La única solución duradera es una Rusia reconciliada con la independencia política y la integridad territorial de Ucrania. Y las reparaciones son lo último que se necesita para lograrlo. Significarían dificultades adicionales para una población rusa que ya está experimentando dificultades. Con la economía en camino de contraerse entre un 10% y un 20% este año, no es que Rusia salga impune.

Sin duda, ser demasiado indulgente con Rusia corre el riesgo de convertirse en apaciguamiento. Y bajo ninguna circunstancia se debe recompensar al presidente ruso, Vladimir Putin, por su agresión. Pero también existe el riesgo contrario. Rusia debe reconocer la integridad política y territorial de Ucrania. Castigarlo aún más en el curso de las negociaciones de paz no lo hará más fácil. Queremos que los futuros gobiernos rusos respeten las normas internacionales. Invocar esas normas para extraer cada libra de carne no hará que sea más probable lograrlo.

Hay una analogía obvia con las reparaciones alemanas después de la Primera Guerra Mundial y la cláusula de culpabilidad de guerra del Tratado de Versalles. Con razón o sin ella, los rusos ahora, como los alemanes entonces, no se ven a sí mismos como los únicos responsables de la guerra. La cláusula de culpabilidad de guerra del tratado les dio a los políticos nacionalistas alemanes un motivo de queja sobre el cual hacer campaña. Las demandas financieras de los vencedores dieron cobertura a los gobiernos alemanes para ignorar las disposiciones de desarme del tratado y la prohibición de establecer una unión aduanera con Austria. Y las reparaciones complicaron la tarea de estabilizar y reconstruir el sistema internacional.

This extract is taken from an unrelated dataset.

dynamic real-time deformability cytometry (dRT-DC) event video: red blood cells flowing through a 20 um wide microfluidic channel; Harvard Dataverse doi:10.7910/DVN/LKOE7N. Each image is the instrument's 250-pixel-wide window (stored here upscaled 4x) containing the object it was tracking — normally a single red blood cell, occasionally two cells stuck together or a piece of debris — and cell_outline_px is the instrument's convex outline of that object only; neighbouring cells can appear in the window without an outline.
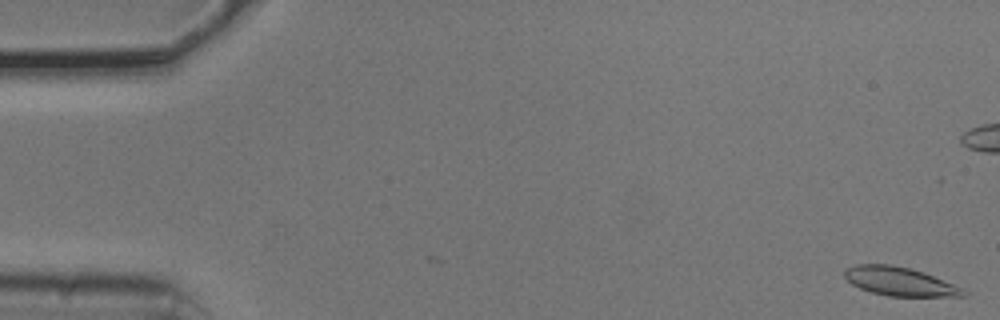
{"species": "common noctule bat (a hibernating species)", "species_latin": "Nyctalus noctula", "temperature_condition": "cold", "stored_images_in_passage": 15, "camera_frame_rate_fps": 3000, "um_per_image_px": 0.085, "animal": {"sex": "male", "body_mass_g": 20.5, "forearm_length_mm": 52.5}, "frame": {"image": 1, "passage_image": 1, "time_ms": 0.0, "image_size_px": [1000, 320], "cell_outline_px": [[968, 292], [964, 296], [888, 296], [872, 292], [860, 288], [852, 284], [844, 276], [844, 268], [856, 264], [892, 264], [924, 272], [952, 284]], "centroid_in_image_um": [76.42, 23.91], "position_along_channel_um": 8.6, "area_um2": 19.65}}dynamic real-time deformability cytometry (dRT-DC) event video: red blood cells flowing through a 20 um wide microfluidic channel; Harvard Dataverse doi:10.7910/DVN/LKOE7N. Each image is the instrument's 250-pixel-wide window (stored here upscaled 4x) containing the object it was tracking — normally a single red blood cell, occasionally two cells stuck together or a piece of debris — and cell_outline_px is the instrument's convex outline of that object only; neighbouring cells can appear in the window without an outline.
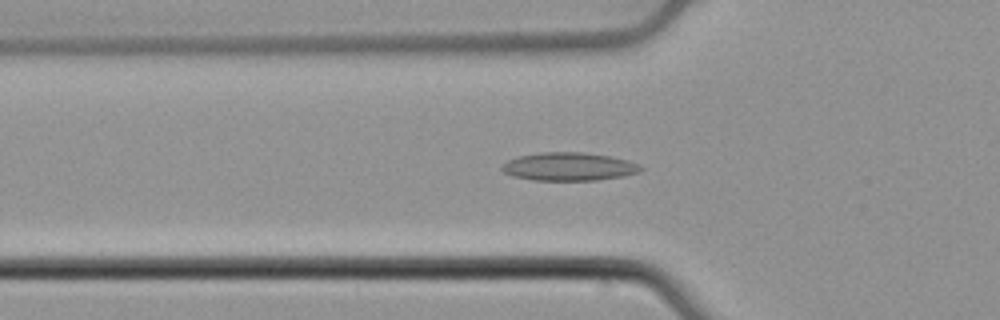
{"species": "common noctule bat (a hibernating species)", "species_latin": "Nyctalus noctula", "temperature_condition": "cold", "stored_images_in_passage": 54, "camera_frame_rate_fps": 3000, "um_per_image_px": 0.085, "animal": {"sex": "male", "body_mass_g": 21.5, "forearm_length_mm": 52.0}, "frame": {"image": 1, "passage_image": 19, "time_ms": 6.0, "image_size_px": [1000, 320], "cell_outline_px": [[644, 168], [640, 172], [624, 176], [596, 180], [532, 180], [512, 176], [504, 172], [500, 168], [508, 160], [520, 156], [540, 152], [580, 152], [608, 156], [628, 160]], "centroid_in_image_um": [48.35, 14.17], "position_along_channel_um": 77.5, "area_um2": 22.66}}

John Maynard Keynes anticipó todo esto y más en su profético Consecuencias económicas de la paz.

Esta acusación de las reparaciones posteriores a la Primera Guerra Mundial no debe exagerarse.

Las reparaciones por sí solas no causaron la Gran Depresión, y la depresión de Alemania por sí sola no condujo a Hitler ni a la Segunda Guerra Mundial.

La analogía con las circunstancias de hoy, como todas las analogías históricas, es imperfecta. Aun así, esta experiencia es un cuento con moraleja.

Todavía hay otros argumentos en contra de las reparaciones. La legalidad de incautar activos rusos congelados no está clara. Los gobiernos occidentales podrían aprobar una legislación habilitadora, aunque entonces podría parecer que modifican la ley a su conveniencia. Las Naciones Unidas podrían crear una comisión con el poder de incautar esos activos, aunque países como China, imaginando que algún día podrían ser atacados, se opondrían al paso. De cualquier manera, apoderarse de los activos extranjeros de Rusia hará que otros gobiernos lo piensen dos veces antes de invertir en el extranjero.

Sin embargo, el punto central es que la demanda de reparaciones haría más difícil imaginar una Rusia reconciliada con la independencia y la integridad territorial de Ucrania. Con una Rusia hostil a la vuelta de la esquina, será más difícil para Ucrania mantenerse a salvo, y económicamente estable.

El autor

Profesor de economía de la Universidad de California, Berkeley, es el autor más reciente de In Defense of Public Debt.